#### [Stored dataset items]
------------------------------------------------------------------------
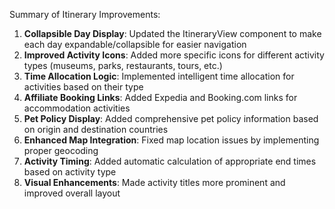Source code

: Summary of Itinerary Improvements:

1. **Collapsible Day Display**: Updated the ItineraryView component to make each day expandable/collapsible for easier navigation
2. **Improved Activity Icons**: Added more specific icons for different activity types (museums, parks, restaurants, tours, etc.)
3. **Time Allocation Logic**: Implemented intelligent time allocation for activities based on their type
4. **Affiliate Booking Links**: Added Expedia and Booking.com links for accommodation activities
5. **Pet Policy Display**: Added comprehensive pet policy information based on origin and destination countries
6. **Enhanced Map Integration**: Fixed map location issues by implementing proper geocoding
7. **Activity Timing**: Added automatic calculation of appropriate end times based on activity type
8. **Visual Enhancements**: Made activity titles more prominent and improved overall layout
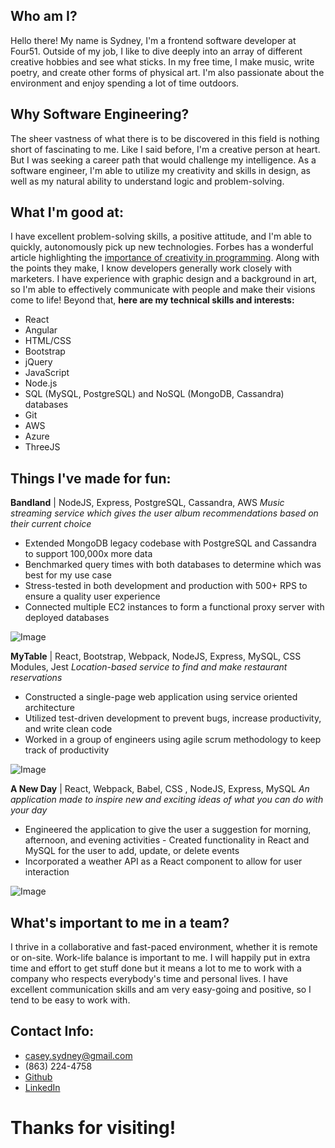 ## Who am I?

Hello there! My name is Sydney, I'm a frontend software developer at Four51. Outside of my job, I like to dive deeply into an array of different creative hobbies and see what sticks. In my free time, I make music, write poetry, and create other forms of physical art. I'm also passionate about the environment and enjoy spending a lot of time outdoors.

## Why Software Engineering?

The sheer vastness of what there is to be discovered in this field is nothing short of fascinating to me. Like I said before, I'm a creative person at heart. But I was seeking a career path that would challenge my intelligence. As a software engineer, I'm able to utilize my creativity and skills in design, as well as my natural ability to understand logic and problem-solving. 


## What I'm good at:

I have excellent problem-solving skills, a positive attitude, and I'm able to quickly, autonomously pick up new technologies. Forbes has a wonderful article highlighting the [importance of creativity in programming](https://www.forbes.com/sites/christianowens/2019/02/14/move-over-actors-and-artists-software-developers-are-true-creative-heroes/#63af45357127). Along with the points they make, I know developers generally work closely with marketers. I have experience with graphic design and a background in art, so I'm able to effectively communicate with people and make their visions come to life! Beyond that, **here are my technical skills and interests:** 
- React
- Angular
- HTML/CSS
- Bootstrap
- jQuery
- JavaScript
- Node.js
- SQL (MySQL, PostgreSQL) and NoSQL (MongoDB, Cassandra) databases
- Git
- AWS
- Azure
- ThreeJS

## Things I've made for fun:

**Bandland** | NodeJS, Express, PostgreSQL, Cassandra, AWS
_Music streaming service which gives the user album recommendations based on their current choice_
- Extended MongoDB legacy codebase with PostgreSQL and Cassandra to support 100,000x more data 
- Benchmarked query times with both databases to determine which was best for my use case
- Stress-tested in both development and production with 500+ RPS to ensure a quality user experience 
- Connected multiple EC2 instances to form a functional proxy server with deployed databases

![Image](https://s3.ca-central-1.amazonaws.com/sydneycasey.github.io/bandland.png)

**MyTable** | React, Bootstrap, Webpack, NodeJS, Express, MySQL, CSS Modules, Jest 
_Location-based service to find and make restaurant reservations_
- Constructed a single-page web application using service oriented architecture
- Utilized test-driven development to prevent bugs, increase productivity, and write clean code
- Worked in a group of engineers using agile scrum methodology to keep track of productivity

![Image](https://s3.ca-central-1.amazonaws.com/sydneycasey.github.io/MyTable.jpg)

**A New Day** | React, Webpack, Babel, CSS , NodeJS, Express, MySQL
_An application made to inspire new and exciting ideas of what you can do with your day_
- Engineered the application to give the user a suggestion for morning, afternoon, and evening activities - Created functionality in React and MySQL for the user to add, update, or delete events
- Incorporated a weather API as a React component to allow for user interaction

![Image](https://s3.ca-central-1.amazonaws.com/sydneycasey.github.io/anewday.jpg)

## What's important to me in a team?

I thrive in a collaborative and fast-paced environment, whether it is remote or on-site. Work-life balance is important to me. I will happily put in extra time and effort to get stuff done but it means a lot to me to work with a company who respects everybody's time and personal lives. I have excellent communication skills and am very easy-going and positive, so I tend to be easy to work with.

## Contact Info:
- [casey.sydney@gmail.com](mailto:casey.sydney@gmail.com)
- (863) 224-4758
- [Github](https://github.com/sydneycasey)
- [LinkedIn](https://linkedin.com/in/sydneycasey)

<a href="resumeSC.pdf" class="image fit"></a>	

# Thanks for visiting!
------------------------------------------------------------------------
#### [EXERCISE INSTRUCTIONS]
Reproduce every row above word for word, leaving out the pictures.

#### [WORKED SOLUTION]
Source code

: Summary of Itinerary Improvements:

1. **Collapsible Day Display**: Updated the ItineraryView component to make each day expandable/collapsible for easier navigation
2. **Improved Activity Icons**: Added more specific icons for different activity types (museums, parks, restaurants, tours, etc.)
3. **Time Allocation Logic**: Implemented intelligent time allocation for activities based on their type
4. **Affiliate Booking Links**: Added Expedia and Booking.com links for accommodation activities
5. **Pet Policy Display**: Added comprehensive pet policy information based on origin and destination countries
6. **Enhanced Map Integration**: Fixed map location issues by implementing proper geocoding
7. **Activity Timing**: Added automatic calculation of appropriate end times based on activity type
8. **Visual Enhancements**: Made activity titles more prominent and improved overall layout
 ## Who am I?

Hello there! My name is Sydney, I'm a frontend software developer at Four51. Outside of my job, I like to dive deeply into an array of different creative hobbies and see what sticks. In my free time, I make music, write poetry, and create other forms of physical art. I'm also passionate about the environment and enjoy spending a lot of time outdoors.

## Why Software Engineering?

The sheer vastness of what there is to be discovered in this field is nothing short of fascinating to me. Like I said before, I'm a creative person at heart. But I was seeking a career path that would challenge my intelligence. As a software engineer, I'm able to utilize my creativity and skills in design, as well as my natural ability to understand logic and problem-solving. 


## What I'm good at:

I have excellent problem-solving skills, a positive attitude, and I'm able to quickly, autonomously pick up new technologies. Forbes has a wonderful article highlighting the [importance of creativity in programming](https://www.forbes.com/sites/christianowens/2019/02/14/move-over-actors-and-artists-software-developers-are-true-creative-heroes/#63af45357127). Along with the points they make, I know developers generally work closely with marketers. I have experience with graphic design and a background in art, so I'm able to effectively communicate with people and make their visions come to life! Beyond that, **here are my technical skills and interests:** 
- React
- Angular
- HTML/CSS
- Bootstrap
- jQuery
- JavaScript
- Node.js
- SQL (MySQL, PostgreSQL) and NoSQL (MongoDB, Cassandra) databases
- Git
- AWS
- Azure
- ThreeJS

## Things I've made for fun:

**Bandland** | NodeJS, Express, PostgreSQL, Cassandra, AWS
_Music streaming service which gives the user album recommendations based on their current choice_
- Extended MongoDB legacy codebase with PostgreSQL and Cassandra to support 100,000x more data 
- Benchmarked query times with both databases to determine which was best for my use case
- Stress-tested in both development and production with 500+ RPS to ensure a quality user experience 
- Connected multiple EC2 instances to form a functional proxy server with deployed databases

![Image](https://s3.ca-central-1.amazonaws.com/sydneycasey.github.io/bandland.png)

**MyTable** | React, Bootstrap, Webpack, NodeJS, Express, MySQL, CSS Modules, Jest 
_Location-based service to find and make restaurant reservations_
- Constructed a single-page web application using service oriented architecture
- Utilized test-driven development to prevent bugs, increase productivity, and write clean code
- Worked in a group of engineers using agile scrum methodology to keep track of productivity

![Image](https://s3.ca-central-1.amazonaws.com/sydneycasey.github.io/MyTable.jpg)

**A New Day** | React, Webpack, Babel, CSS , NodeJS, Express, MySQL
_An application made to inspire new and exciting ideas of what you can do with your day_
- Engineered the application to give the user a suggestion for morning, afternoon, and evening activities - Created functionality in React and MySQL for the user to add, update, or delete events
- Incorporated a weather API as a React component to allow for user interaction

![Image](https://s3.ca-central-1.amazonaws.com/sydneycasey.github.io/anewday.jpg)

## What's important to me in a team?

I thrive in a collaborative and fast-paced environment, whether it is remote or on-site. Work-life balance is important to me. I will happily put in extra time and effort to get stuff done but it means a lot to me to work with a company who respects everybody's time and personal lives. I have excellent communication skills and am very easy-going and positive, so I tend to be easy to work with.

## Contact Info:
- [casey.sydney@gmail.com](mailto:casey.sydney@gmail.com)
- (863) 224-4758
- [Github](https://github.com/sydneycasey)
- [LinkedIn](https://linkedin.com/in/sydneycasey)

<a href="resumeSC.pdf" class="image fit"></a>	

# Thanks for visiting!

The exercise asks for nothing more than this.